In today's economy, capital may no longer be the primary scarce resource to be allocated. What has supplanted it?

I shrink from saying that "information" now replaces capital. There are daunting issues of measurement, particularly if one tries to distinguish quality from quantity. Moreover, information does not strike me as something to be allocated, in the sense that it needs to be taken away from someone to give to someone else.

To me, it is easier to understand the economic challenge today as one of allocating talent to solving problems. Furthermore, when we consider the nature of software as a quasi-public good, the problem is one of allocating talent to producing quasi-public goods.

If the central economic problem today is one of allocating talent to producing quasi-public goods, how will this problem be solved? What sorts of institutions will evolve?

The problem of allocating talent is more complex than the traditional job market. In a classic job market, there are slots (job descriptions, such as "junior accountant" or "level II programmer" or "drill press operator") in which to place people. The function of the job market is to slide people with the right skill set into the right slots.

For jobs to be defined, the work must be predictable. To reach that point, the interesting problems must already be solved. Only after the complex problems were solved could the jobs be defined. Therefore, if the economic issue is one of allocating talent to solve problems, a job market will not suffice.

Talent allocation can take place top-down. For example, the leaders of Microsoft decided that as soon as Windows 95 was out the door the next focus needed to be the Internet. They re-allocated talent toward that focus.

The optimum size for a firm may depend on how it solves the talent allocation problem. If senior executives can allocate talent wisely over a wide set of problems, then the firm can be large. If senior executives only can allocate talent wisely over a narrow set of problems, then the firm will need to be small.

Venture capitalists can allocate talent. Today, a company may require funding more for salaries than anything else. In choosing which business plans to support, a venture capital firm is allocating talent to those business plans.

Another complicating factor in the talent-allocation problem when there is a need for software is the fact that software is a quasi-public good. There is no natural pricing mechanism, as was pointed out in the 9th essay in this series. In particular, charging a cost per license is artificial.

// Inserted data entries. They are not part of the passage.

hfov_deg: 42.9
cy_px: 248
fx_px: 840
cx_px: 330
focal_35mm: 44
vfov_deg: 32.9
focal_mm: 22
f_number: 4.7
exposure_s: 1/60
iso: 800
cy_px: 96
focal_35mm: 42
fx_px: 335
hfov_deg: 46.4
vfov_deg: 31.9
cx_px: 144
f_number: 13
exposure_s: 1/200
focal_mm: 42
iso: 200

Eric Raymond, in "The Cathedral and the Bazaar," http://sagan.earthspace.net/~esr/writings/cathedral-bazaar/cathedral-bazaar.html, argues that software developers can organize themselves in order to solve problems. The examples of Linux and Apache appear to illustrate this. Recently, Web Review (www.webreview.com) ran an issue devoted to the "open source" model of software development, in which the source code is made available to anyone who wishes to try to enhance the product.

The challenge with the open source code model of software development is that when the source code is public, charging for licenses becomes meaningless. New institutional arrangements become necessary in order to pay software developers. Partisans are trying to sort out the distinction, if any, between open-source software and free software.

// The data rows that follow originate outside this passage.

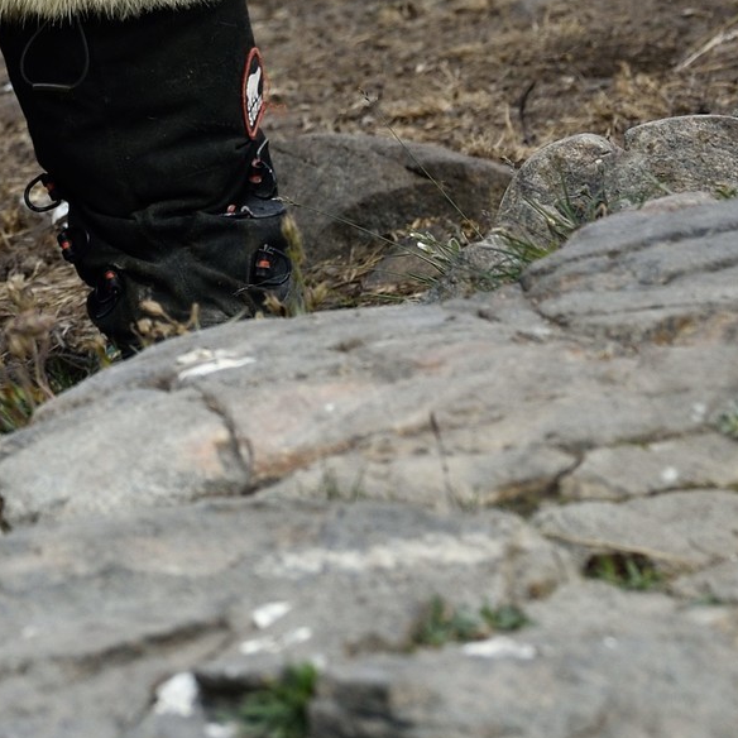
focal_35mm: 419
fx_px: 10106
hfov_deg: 4.2
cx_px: -47
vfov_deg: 4.1
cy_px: -722
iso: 400
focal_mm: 120
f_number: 6.3
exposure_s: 1/640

I continue to believe that software is more naturally a quasi-public good than a free good. That is why I believe that institutions that I call "software clubs" are a natural evolution. (See the previous two essays in this series.) The club can obtain revenue from membership dues, and this revenue can be used to pay software developers and designers/referees who work in an open-source environment. This may not be the optimal institutional arrangement, but it at least provides a mechanism for getting money to flow from users to developers without requiring per-license pricing.

As a software development model, open source code modified by individual developers overseen by "referees" may be very powerful. However, it needs an economic model to go along with it. Pure altruism will not last long as an energy source for productive activity. Any institutional solution to the central economic issue of allocating talent must ensure that talented people are paid to work on important problems.